YOUR GOAL. Set down again each entry exactly as it reads, pictures excluded.
SUPPLIED MATERIAL Block Start
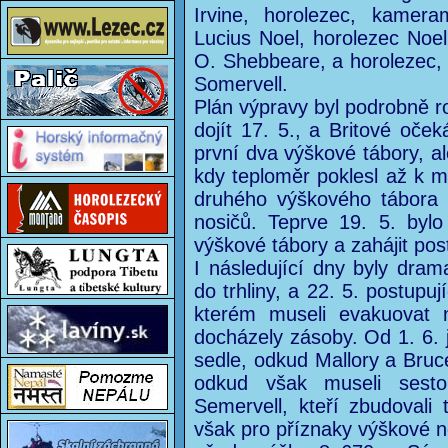
Irvine, horolezec, kamer
Lucius Noel, horolezec Noel
O. Shebbeare, a horolezec,
Somervell.
Plán výpravy byl podrobně 
dojít 17. 5., a Britové oček
první dva výškové tábory, ale
kdy teploměr poklesl až k m
druhého výškového tábora 
nosičů. Teprve 19. 5. byl
výškové tábory a zahájit po
I následující dny byly dra
do trhliny, a 22. 5. postupu
kterém museli evakuovat n
docházely zásoby. Od 1. 6. 
sedle, odkud Mallory a Bruc
odkud však museli sesto
Semervell, kteří zbudoval
však pro příznaky výškové n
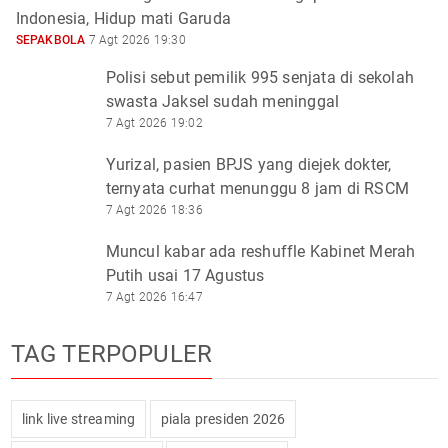
Indonesia, Hidup mati Garuda
SEPAKBOLA
7 Agt 2026 19:30
Polisi sebut pemilik 995 senjata di sekolah
swasta Jaksel sudah meninggal
7 Agt 2026 19:02
Yurizal, pasien BPJS yang diejek dokter,
ternyata curhat menunggu 8 jam di RSCM
7 Agt 2026 18:36
Muncul kabar ada reshuffle Kabinet Merah
Putih usai 17 Agustus
7 Agt 2026 16:47
TAG TERPOPULER
link live streaming
piala presiden 2026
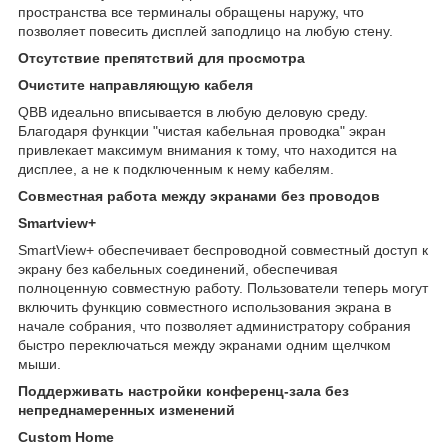
пространства все терминалы обращены наружу, что
позволяет повесить дисплей заподлицо на любую стену.
Отсутствие препятствий для просмотра
Очистите направляющую кабеля
QBB идеально вписывается в любую деловую среду.
Благодаря функции "чистая кабельная проводка" экран
привлекает максимум внимания к тому, что находится на
дисплее, а не к подключенным к нему кабелям.
Совместная работа между экранами без проводов
Smartview+
SmartView+ обеспечивает беспроводной совместный доступ к
экрану без кабельных соединений, обеспечивая
полноценную совместную работу. Пользователи теперь могут
включить функцию совместного использования экрана в
начале собрания, что позволяет администратору собрания
быстро переключаться между экранами одним щелчком
мыши.
Поддерживать настройки конференц-зала без
непреднамеренных изменений
Custom Home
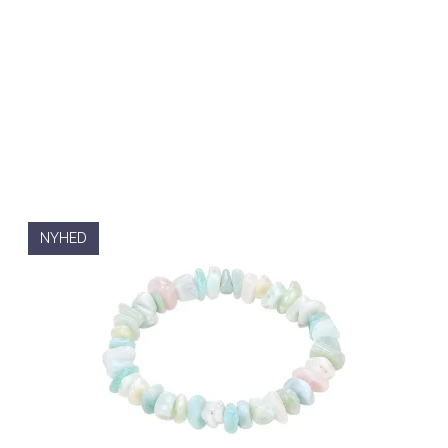
NYHED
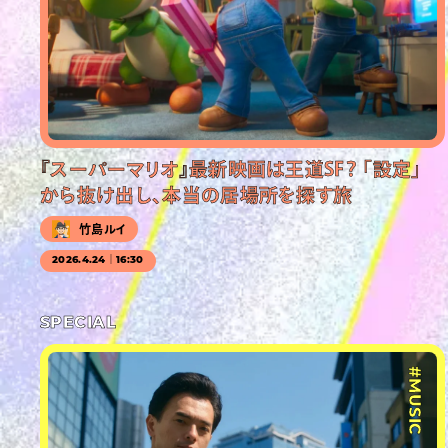
『スーパーマリオ』最新映画は王道SF？ 「設定」
から抜け出し、本当の居場所を探す旅
竹島ルイ
2026.4.24｜16:30
SPECIAL
#MUSIC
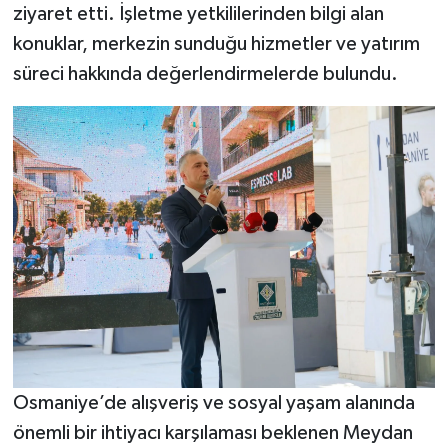
ziyaret etti. İşletme yetkililerinden bilgi alan
konuklar, merkezin sunduğu hizmetler ve yatırım
süreci hakkında değerlendirmelerde bulundu.
Osmaniye’de alışveriş ve sosyal yaşam alanında
önemli bir ihtiyacı karşılaması beklenen Meydan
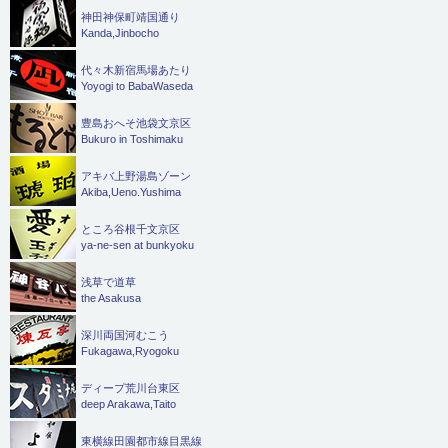
神田神保町靖国通り
Kanda,Jinbocho
代々木新宿馬場あたり
Yoyogi to BabaWaseda
豊島おへそ池袋文京区
Bukuro in Toshimaku
アキバ上野湯島ゾーン
Akiba,Ueno.Yushima
ところ谷根千文京区
ya-ne-sen at bunkyoku
浅草で道草
the Asakusa
深川両国河むこう
Fukagawa,Ryogoku
ディープ荒川台東区
deep Arakawa,Taito
東横線田園都市線目黒線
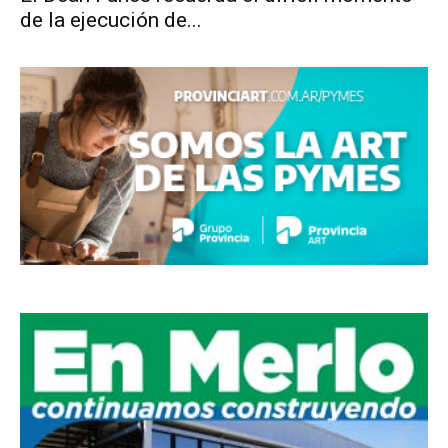
de la ejecución de...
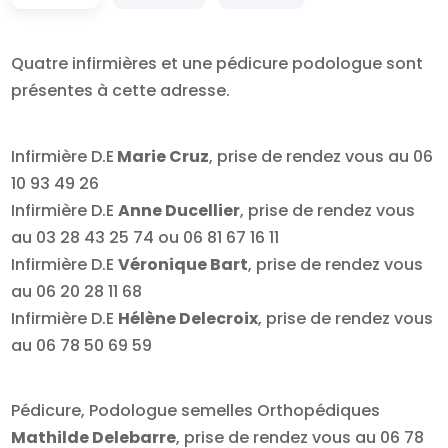
Quatre infirmières et une pédicure podologue sont
présentes à cette adresse.
Infirmière D.E
Marie Cruz
, prise de rendez vous au 06
10 93 49 26
Infirmière D.E
Anne Ducellier
, prise de rendez vous
au 03 28 43 25 74 ou 06 81 67 16 11
Infirmière D.E
Véronique Bart
, prise de rendez vous
au 06 20 28 11 68
Infirmière D.E
Hélène Delecroix
, prise de rendez vous
au 06 78 50 69 59
Pédicure, Podologue semelles Orthopédiques
Mathilde Delebarre
, prise de rendez vous au 06 78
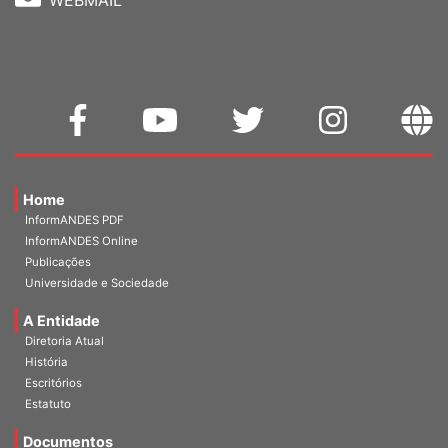
WEBMAIL
Home
InformANDES PDF
InformANDES Online
Publicações
Universidade e Sociedade
A Entidade
Diretoria Atual
História
Escritórios
Estatuto
Documentos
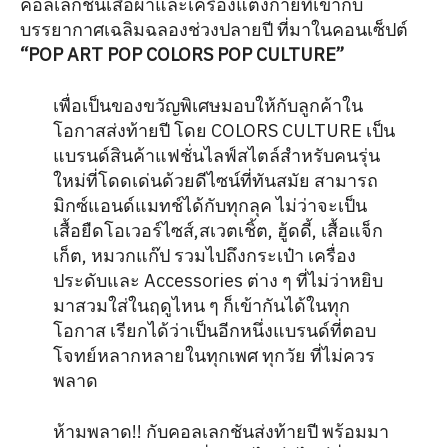
คอลเลกชันเสื้อผ้าและเครื่องแต่งกายที่เข้ากับ
บรรยากาศเฉลิมฉลองช่วงปลายปี ที่มาในคอนเซ็ปต์
“POP ART POP COLORS POP CULTURE”
เพื่อเป็นของขวัญพิเศษมอบให้กับลูกค้าใน
โอกาสส่งท้ายปี โดย COLORS CULTURE เป็น
แบรนด์สินค้าแฟชั่นไลฟ์สไตล์สำหรับคนรุ่น
ใหม่ที่โดดเด่นด้วยดีไซน์ที่ทันสมัย สามารถ
มิกซ์แอนด์แมทช์ได้กับทุกลุค ไม่ว่าจะเป็น
เสื้อยืดโอเวอร์ไซส์,สเวตเชิ้ต, ฮู้ดดี้, เสื้อแจ็ก
เก็ต, หมวกแก๊ป รวมไปถึงกระเป๋า เครื่อง
ประดับและ Accessories ต่าง ๆ ที่ไม่ว่าหยิบ
มาสวมใส่ในฤดูไหน ๆ ก็เข้ากันได้ในทุก
โอกาส เรียกได้ว่าเป็นอีกหนึ่งแบรนด์ที่ตอบ
โจทย์หลากหลายในทุกเพศ ทุกวัย ที่ไม่ควร
พลาด
ห้ามพลาด!! กับคอลเลกชันส่งท้ายปี พร้อมมา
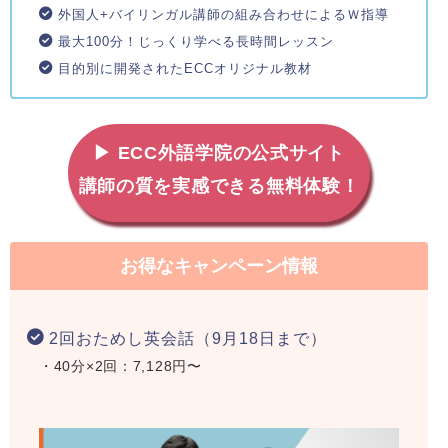
外国人+バイリンガル講師の組み合わせによるＷ指導
最大100分！じっくり学べる長時間レッスン
目的別に開発されたECCオリジナル教材
▶ ECC外語学院の公式サイト
講師の質を実感できる無料体験！
お得なキャンペーン情報
2回おためし英会話（9月18日まで）
・40分×2回：7,128円〜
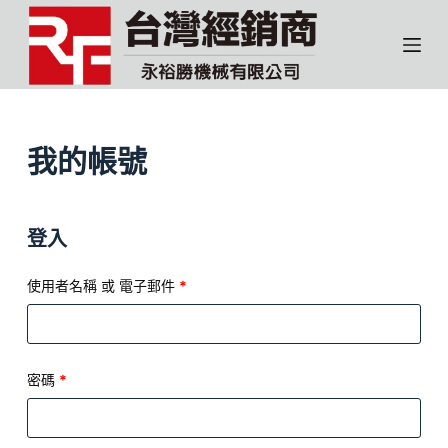
跳
至
主
要
內
容
我的帳號
登入
使用者名稱 或 電子郵件
*
密碼
*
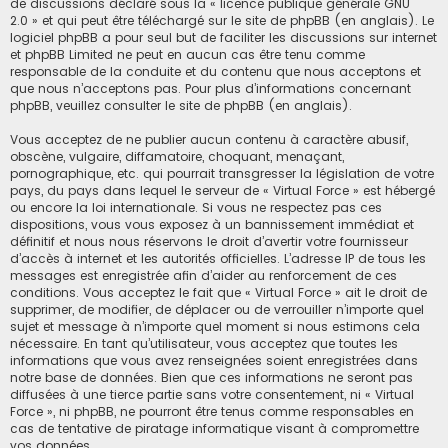
de discussions déclaré sous la «
licence publique générale GNU
2.0
» et qui peut être téléchargé sur
le site de phpBB
(en anglais). Le
logiciel phpBB a pour seul but de faciliter les discussions sur internet
et phpBB Limited ne peut en aucun cas être tenu comme
responsable de la conduite et du contenu que nous acceptons et
que nous n’acceptons pas. Pour plus d’informations concernant
phpBB, veuillez consulter
le site de phpBB
(en anglais).
Vous acceptez de ne publier aucun contenu à caractère abusif,
obscène, vulgaire, diffamatoire, choquant, menaçant,
pornographique, etc. qui pourrait transgresser la législation de votre
pays, du pays dans lequel le serveur de « Virtual Force » est hébergé
ou encore la loi internationale. Si vous ne respectez pas ces
dispositions, vous vous exposez à un bannissement immédiat et
définitif et nous nous réservons le droit d’avertir votre fournisseur
d’accès à internet et les autorités officielles. L’adresse IP de tous les
messages est enregistrée afin d’aider au renforcement de ces
conditions. Vous acceptez le fait que « Virtual Force » ait le droit de
supprimer, de modifier, de déplacer ou de verrouiller n’importe quel
sujet et message à n’importe quel moment si nous estimons cela
nécessaire. En tant qu’utilisateur, vous acceptez que toutes les
informations que vous avez renseignées soient enregistrées dans
notre base de données. Bien que ces informations ne seront pas
diffusées à une tierce partie sans votre consentement, ni « Virtual
Force », ni phpBB, ne pourront être tenus comme responsables en
cas de tentative de piratage informatique visant à compromettre
vos données.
SUPPLIED MATERIAL Block End
ANSWER TO THIS TASK.
Irvine, horolezec, kamer
Lucius Noel, horolezec Noel
O. Shebbeare, a horolezec,
Somervell.
Plán výpravy byl podrobně 
dojít 17. 5., a Britové oček
první dva výškové tábory, ale
kdy teploměr poklesl až k m
druhého výškového tábora 
nosičů. Teprve 19. 5. byl
výškové tábory a zahájit po
I následující dny byly dra
do trhliny, a 22. 5. postupu
kterém museli evakuovat n
docházely zásoby. Od 1. 6. 
sedle, odkud Mallory a Bruc
odkud však museli sesto
Semervell, kteří zbudoval
však pro příznaky výškové n
Indonesia, Hidup mati Garuda
SEPAKBOLA
7 Agt 2026 19:30
Polisi sebut pemilik 995 senjata di sekolah
swasta Jaksel sudah meninggal
7 Agt 2026 19:02
Yurizal, pasien BPJS yang diejek dokter,
ternyata curhat menunggu 8 jam di RSCM
7 Agt 2026 18:36
Muncul kabar ada reshuffle Kabinet Merah
Putih usai 17 Agustus
7 Agt 2026 16:47
TAG TERPOPULER
link live streaming
piala presiden 2026
пространства все терминалы обращены наружу, что
позволяет повесить дисплей заподлицо на любую стену.
Отсутствие препятствий для просмотра
Очистите направляющую кабеля
QBB идеально вписывается в любую деловую среду.
Благодаря функции "чистая кабельная проводка" экран
привлекает максимум внимания к тому, что находится на
дисплее, а не к подключенным к нему кабелям.
Совместная работа между экранами без проводов
Smartview+
SmartView+ обеспечивает беспроводной совместный доступ к
экрану без кабельных соединений, обеспечивая
полноценную совместную работу. Пользователи теперь могут
включить функцию совместного использования экрана в
начале собрания, что позволяет администратору собрания
быстро переключаться между экранами одним щелчком
мыши.
Поддерживать настройки конференц-зала без
непреднамеренных изменений
Custom Home
NYHED
『スーパーマリオ』最新映画は王道SF？ 「設定」
から抜け出し、本当の居場所を探す旅
竹島ルイ
2026.4.24｜16:30
SPECIAL
#MUSIC
ziyaret etti. İşletme yetkililerinden bilgi alan
konuklar, merkezin sunduğu hizmetler ve yatırım
süreci hakkında değerlendirmelerde bulundu.
Osmaniye’de alışveriş ve sosyal yaşam alanında
önemli bir ihtiyacı karşılaması beklenen Meydan
神田神保町靖国通り
Kanda,Jinbocho
代々木新宿馬場あたり
Yoyogi to BabaWaseda
豊島おへそ池袋文京区
Bukuro in Toshimaku
アキバ上野湯島ゾーン
Akiba,Ueno.Yushima
ところ谷根千文京区
ya-ne-sen at bunkyoku
浅草で道草
the Asakusa
深川両国河むこう
Fukagawa,Ryogoku
ディープ荒川台東区
deep Arakawa,Taito
東横線田園都市線目黒線
de la ejecución de...
Quatre infirmières et une pédicure podologue sont
présentes à cette adresse.
Infirmière D.E
Marie Cruz
, prise de rendez vous au 06
10 93 49 26
Infirmière D.E
Anne Ducellier
, prise de rendez vous
au 03 28 43 25 74 ou 06 81 67 16 11
Infirmière D.E
Véronique Bart
, prise de rendez vous
au 06 20 28 11 68
Infirmière D.E
Hélène Delecroix
, prise de rendez vous
au 06 78 50 69 59
Pédicure, Podologue semelles Orthopédiques
Mathilde Delebarre
, prise de rendez vous au 06 78
WEBMAIL
Home
InformANDES PDF
InformANDES Online
Publicações
Universidade e Sociedade
A Entidade
Diretoria Atual
História
Escritórios
Estatuto
Documentos
คอลเลกชันเสื้อผ้าและเครื่องแต่งกายที่เข้ากับ
บรรยากาศเฉลิมฉลองช่วงปลายปี ที่มาในคอนเซ็ปต์
“POP ART POP COLORS POP CULTURE”
เพื่อเป็นของขวัญพิเศษมอบให้กับลูกค้าใน
โอกาสส่งท้ายปี โดย COLORS CULTURE เป็น
แบรนด์สินค้าแฟชั่นไลฟ์สไตล์สำหรับคนรุ่น
ใหม่ที่โดดเด่นด้วยดีไซน์ที่ทันสมัย สามารถ
มิกซ์แอนด์แมทช์ได้กับทุกลุค ไม่ว่าจะเป็น
เสื้อยืดโอเวอร์ไซส์,สเวตเชิ้ต, ฮู้ดดี้, เสื้อแจ็ก
เก็ต, หมวกแก๊ป รวมไปถึงกระเป๋า เครื่อง
ประดับและ Accessories ต่าง ๆ ที่ไม่ว่าหยิบ
มาสวมใส่ในฤดูไหน ๆ ก็เข้ากันได้ในทุก
โอกาส เรียกได้ว่าเป็นอีกหนึ่งแบรนด์ที่ตอบ
โจทย์หลากหลายในทุกเพศ ทุกวัย ที่ไม่ควร
พลาด
ห้ามพลาด!! กับคอลเลกชันส่งท้ายปี พร้อมมา
外国人+バイリンガル講師の組み合わせによるＷ指導
最大100分！じっくり学べる長時間レッスン
目的別に開発されたECCオリジナル教材
▶ ECC外語学院の公式サイト
講師の質を実感できる無料体験！
お得なキャンペーン情報
2回おためし英会話（9月18日まで）
・40分×2回：7,128円〜
跳
至
主
要
內
容
我的帳號
登入
使用者名稱 或 電子郵件
*
密碼
*
de discussions déclaré sous la «
licence publique générale GNU
2.0
» et qui peut être téléchargé sur
le site de phpBB
(en anglais). Le
logiciel phpBB a pour seul but de faciliter les discussions sur internet
et phpBB Limited ne peut en aucun cas être tenu comme
responsable de la conduite et du contenu que nous acceptons et
que nous n’acceptons pas. Pour plus d’informations concernant
phpBB, veuillez consulter
le site de phpBB
(en anglais).
Vous acceptez de ne publier aucun contenu à caractère abusif,
obscène, vulgaire, diffamatoire, choquant, menaçant,
pornographique, etc. qui pourrait transgresser la législation de votre
pays, du pays dans lequel le serveur de « Virtual Force » est hébergé
ou encore la loi internationale. Si vous ne respectez pas ces
dispositions, vous vous exposez à un bannissement immédiat et
définitif et nous nous réservons le droit d’avertir votre fournisseur
d’accès à internet et les autorités officielles. L’adresse IP de tous les
messages est enregistrée afin d’aider au renforcement de ces
conditions. Vous acceptez le fait que « Virtual Force » ait le droit de
supprimer, de modifier, de déplacer ou de verrouiller n’importe quel
sujet et message à n’importe quel moment si nous estimons cela
nécessaire. En tant qu’utilisateur, vous acceptez que toutes les
informations que vous avez renseignées soient enregistrées dans
notre base de données. Bien que ces informations ne seront pas
diffusées à une tierce partie sans votre consentement, ni « Virtual
Force », ni phpBB, ne pourront être tenus comme responsables en
cas de tentative de piratage informatique visant à compromettre
vos données.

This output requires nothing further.